Physical-Layer Security in AmBC-NOMA Networks With Random Eavesdroppers

In this work, we investigate the physical-layer security (PLS) of ambient backscatter communication nonorthogonal multiple access (AmBC-NOMA) networks where noncolluding eavesdroppers (Eves) are randomly distributed. In the proposed system, a base station (BS) transmits a superimposed signal to a typical NOMA user pair, while a backscatter device (BD) simultaneously transmits its unique signal by reflecting and modulating the BS’s signal. Meanwhile, Eves passively attempt to wiretap the ongoing transmissions. Notably, the number and locations of Eves are unknown, posing a substantial security threat to the system. To address this challenge, the BS injects artificial noise (AN) to mislead the Eves, and a protected zone is employed to create an Eve-exclusion area around the BS. Theoretical expressions for outage probability (OP) and intercept probability (IP) are provided to evaluate the system’s reliability-security tradeoff.

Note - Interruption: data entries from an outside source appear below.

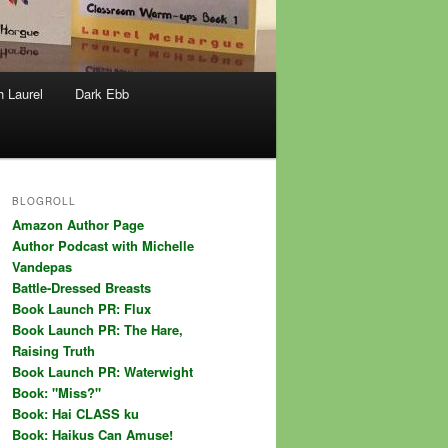
h Laurel
Dark Ebb
BLOGROLL
Amazon Author Page
Author Podcast with Michelle
Vandepas
Battle-Dressed Breasts
Book Launch PR: Flux
Book Launch PR: The Hare,
Raising Truth
Book Launch PR: Waterwight
Book: "Miss?"
Book: Hai CLASS ku
Book: Haikus Can Amuse!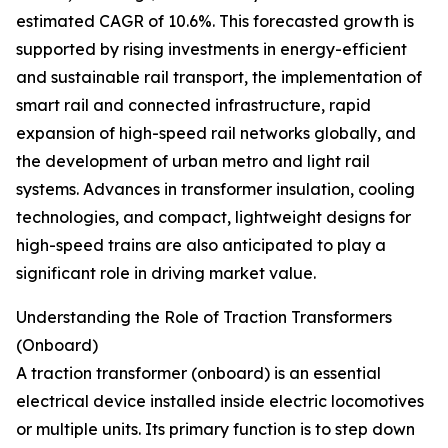
estimated CAGR of 10.6%. This forecasted growth is
supported by rising investments in energy-efficient
and sustainable rail transport, the implementation of
smart rail and connected infrastructure, rapid
expansion of high-speed rail networks globally, and
the development of urban metro and light rail
systems. Advances in transformer insulation, cooling
technologies, and compact, lightweight designs for
high-speed trains are also anticipated to play a
significant role in driving market value.
Understanding the Role of Traction Transformers
(Onboard)
A traction transformer (onboard) is an essential
electrical device installed inside electric locomotives
or multiple units. Its primary function is to step down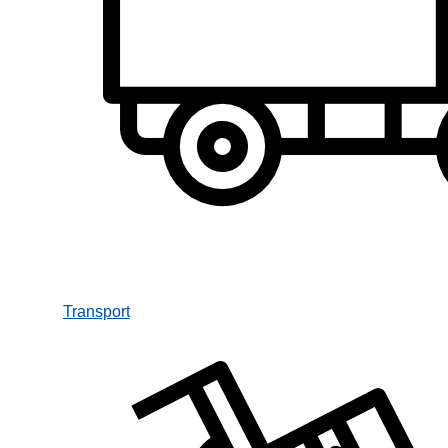
Transport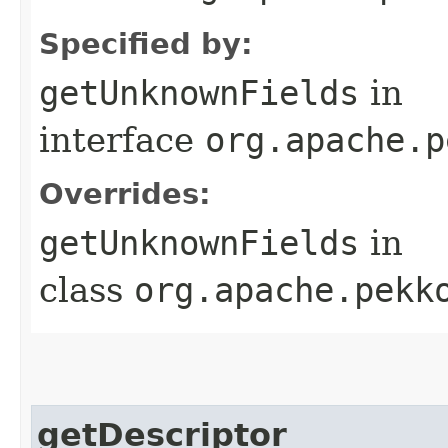
Specified by:
getUnknownFields
in
interface
org.apache.p
Overrides:
getUnknownFields
in
class
org.apache.pekk
getDescriptor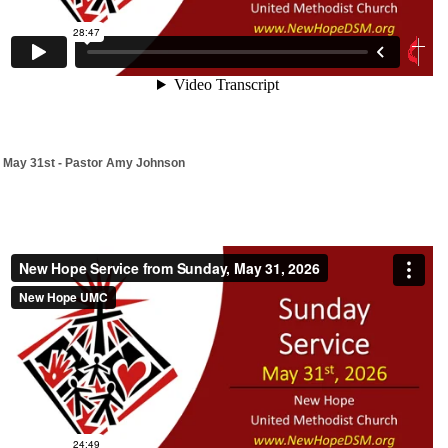
May 31st - Pastor Amy Johnson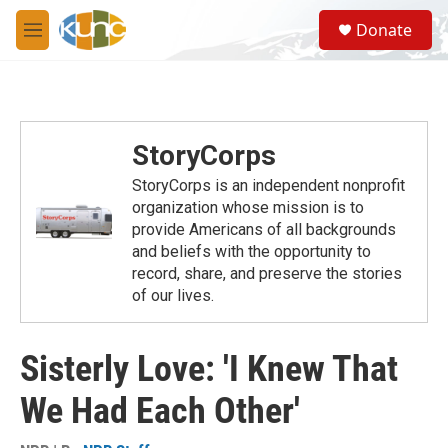
Skip to main content
S
Donate
e
M
a
e
r
n
c
u
h
u
StoryCorps
e
r
StoryCorps is an independent nonprofit
y
organization whose mission is to
provide Americans of all backgrounds
and beliefs with the opportunity to
record, share, and preserve the stories
of our lives.
Sisterly Love: 'I Knew That
We Had Each Other'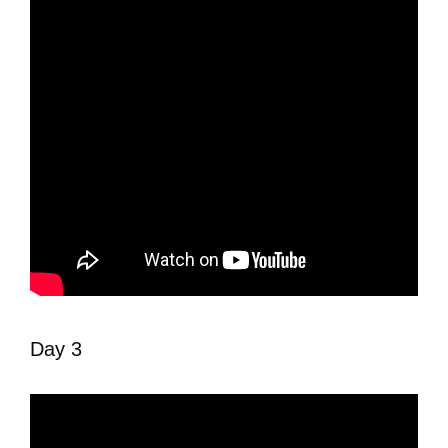
Day 3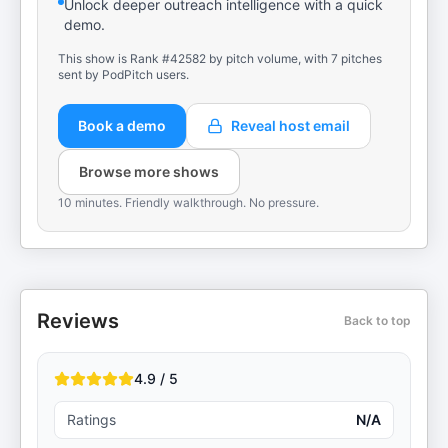
Unlock deeper outreach intelligence with a quick
demo.
This show is Rank #42582 by pitch volume, with 7 pitches
sent by PodPitch users.
Book a demo
Reveal host email
Browse more shows
10 minutes. Friendly walkthrough. No pressure.
Reviews
Back to top
4.9 / 5
Ratings
N/A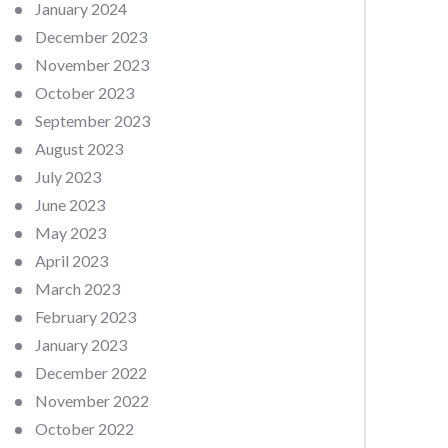
January 2024
December 2023
November 2023
October 2023
September 2023
August 2023
July 2023
June 2023
May 2023
April 2023
March 2023
February 2023
January 2023
December 2022
November 2022
October 2022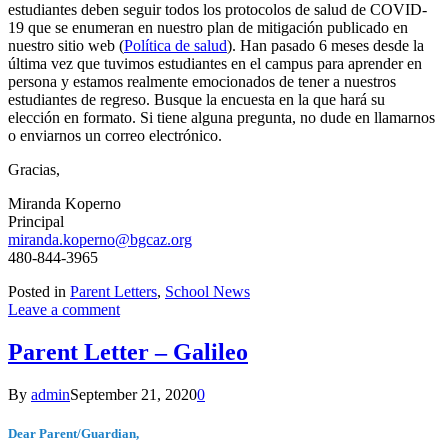
estudiantes deben seguir todos los protocolos de salud de COVID-
19 que se enumeran en nuestro plan de mitigación publicado en
nuestro sitio web (
Política de salud
). Han pasado 6 meses desde la
última vez que tuvimos estudiantes en el campus para aprender en
persona y estamos realmente emocionados de tener a nuestros
estudiantes de regreso. Busque la encuesta en la que hará su
elección en formato. Si tiene alguna pregunta, no dude en llamarnos
o enviarnos un correo electrónico.
Gracias,
Miranda Koperno
Principal
miranda.koperno@bgcaz.org
480-844-3965
Posted in
Parent Letters
,
School News
Leave a comment
Parent Letter – Galileo
By
admin
September 21, 2020
0
Dear Parent/Guardian,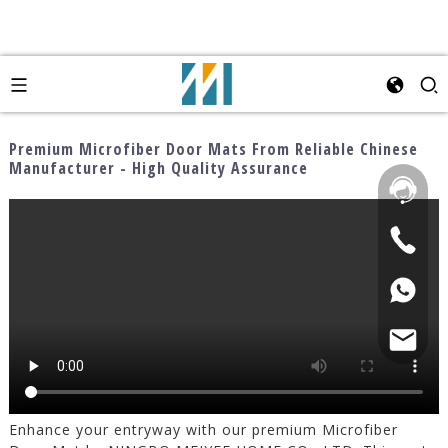
Premium Microfiber Door Mats From Reliable Chinese
Manufacturer - High Quality Assurance
Enhance your entryway with our premium Microfiber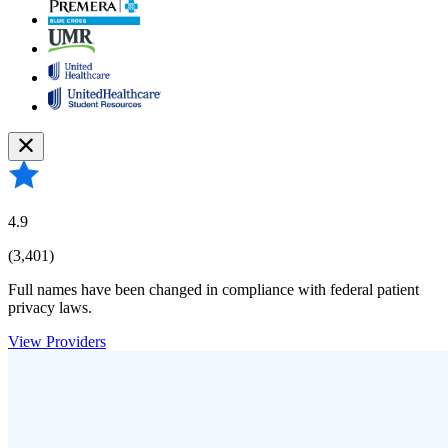
4.9
(3,401)
Full names have been changed in compliance with federal patient
privacy laws.
View Providers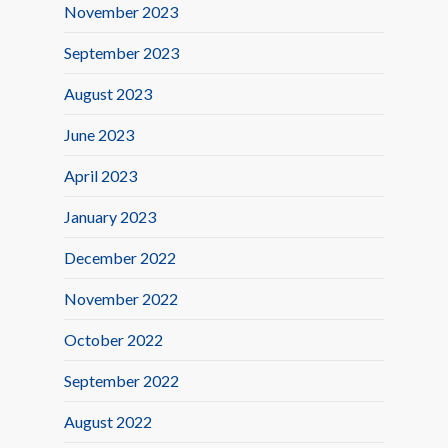
November 2023
September 2023
August 2023
June 2023
April 2023
January 2023
December 2022
November 2022
October 2022
September 2022
August 2022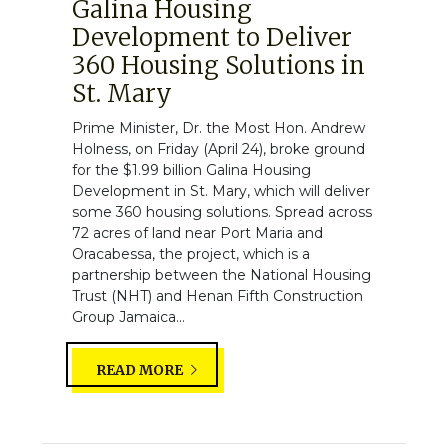
Galina Housing
Development to Deliver
360 Housing Solutions in
St. Mary
Prime Minister, Dr. the Most Hon. Andrew
Holness, on Friday (April 24), broke ground
for the $1.99 billion Galina Housing
Development in St. Mary, which will deliver
some 360 housing solutions. Spread across
72 acres of land near Port Maria and
Oracabessa, the project, which is a
partnership between the National Housing
Trust (NHT) and Henan Fifth Construction
Group Jamaica...
READ MORE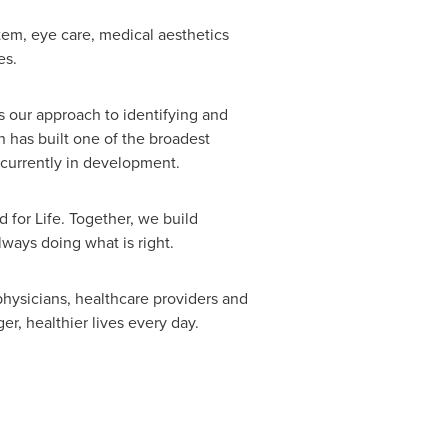
stem, eye care, medical aesthetics
es.
s our approach to identifying and
 has built one of the broadest
 currently in development.
for Life. Together, we build
lways doing what is right.
hysicians, healthcare providers and
r, healthier lives every day.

Asymptotic behavior at high signal-to-noise ratio (SNR) is further explored, including the derivation of diversity orders for the OP. Numerical results validate the analytical findings through extensive simulations, demonstrating that both the AN injection and protected zone can effectively enhance PLS. Furthermore, analysis and insights of different key parameters, including transmit SNR, reflection efficiency at the BD, power allocation coefficient, power fraction allocated to desired signal, Eve-exclusion area radius, Eve distribution density, and backscattered AN cancellation efficiency, on OP and IP are also provided.